The 90-day Launch Planner
How to generate a personalized 90-day FBA launch playbook — budget, keywords, PPC, pricing, and a deterministic cash-flow projection — then track it as a live checklist.
What the Launch Planner builds
The Launch Planner turns four inputs — your product, budget, target price, and sourcing cost — into a complete 90-day playbook for getting an Amazon FBA product from inventory to steady sales. It's structured around four phases, each with weekly tasks: Pre-Launch (weeks 1-2), Launch (weeks 3-4), Optimization (weeks 5-8), and Scale (weeks 9-12).
Alongside the phase-by-phase plan you get a budget allocation, a keyword and PPC strategy, a pricing ramp, review milestones, an inventory plan, and a cash-flow projection. Lumai AI writes the strategy; the headline financial numbers are calculated deterministically from your inputs so the money math isn't a guess.
Generate a plan
- Open Sourcing → Launch Planner.
- Enter your product name and category. The more specific the product, the more relevant the keyword and PPC strategy.
- Enter your total launch budget — everything you're putting in up front: inventory, photography, listing, and launch promotions.
- Enter your target selling price and your sourcing cost per unit.
- Pick your experience level so the plan is pitched at the right depth.
- Generate. The plan opens with an executive summary, a risk read, and the full four-phase playbook.
Where it can, Lumai AI grounds the plan in real data: measured Amazon search volumes shape the keyword strategy, and real category-aware FBA and referral fees feed the financials instead of a flat guess. If a data source isn't available for your product, the plan still generates — grounding improves it, its absence never blocks it.
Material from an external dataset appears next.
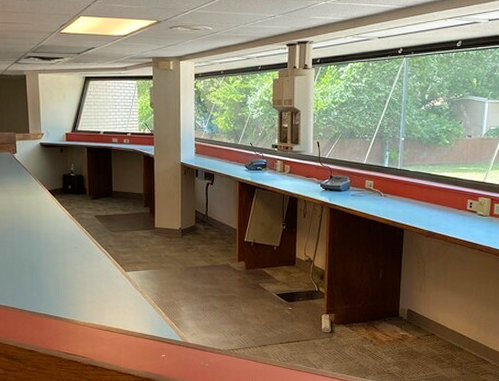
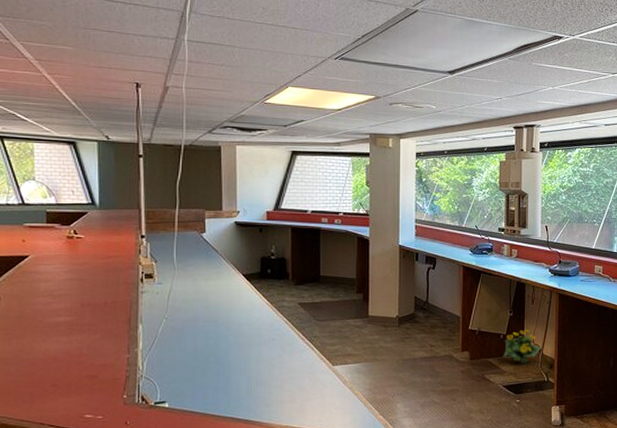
flowering plant: none [276,242,312,275] -> present [503,330,541,364]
The numbers: what's measured vs. estimated
This is the part to read carefully. The cash-flow projection, 90-day ROI, and payback period are computed deterministically from your inputs plus a few disclosed assumptions — not invented by AI. The biggest assumption is sales velocity: how many units per day you reach by month three. That's the one genuinely unknowable input, so it's shown openly and you can edit it.
- Measured / deterministic — budget deployed up front, Amazon fees per unit, profit per unit after fees, monthly cash flow, 90-day ROI, and payback period.
- Editable assumptions — your month-3 units-per-day target, the ramp across months 1-2, and PPC as a percentage of revenue.
- AI narrative — success probability, the written strategy, risk factors, and any qualitative commentary. Treat these as a judgment to weigh, not a guarantee.
In the Cash Flow tab you can change the velocity and PPC assumptions and the projection recalculates instantly — no AI call, no quota used. Run it pessimistic and optimistic to see the range, not just the headline.
Work the plan as a checklist
Every plan includes a launch checklist tagged by phase and priority. As you complete items, tick them off — your progress is saved against the plan, so you can close the tab and pick up exactly where you left off. The checklist is the operational layer: it's what turns the strategy into a week-by-week to-do list.
Your generated plans are kept in history, so you can revisit a past launch, reuse a structure for a similar product, or compare how two candidates' financials stack up before you commit budget to one.
Where it fits in your sourcing flow
The Launch Planner sits at the end of the sourcing journey. A typical path: validate the product in the Product Validator, find a source in the Supplier Finder to lock in your real sourcing cost, then bring that cost into the Launch Planner so the budget and cash-flow math reflect what you'll actually pay. From there, the Monitoring tools track BSR and Buy Box once the product is live.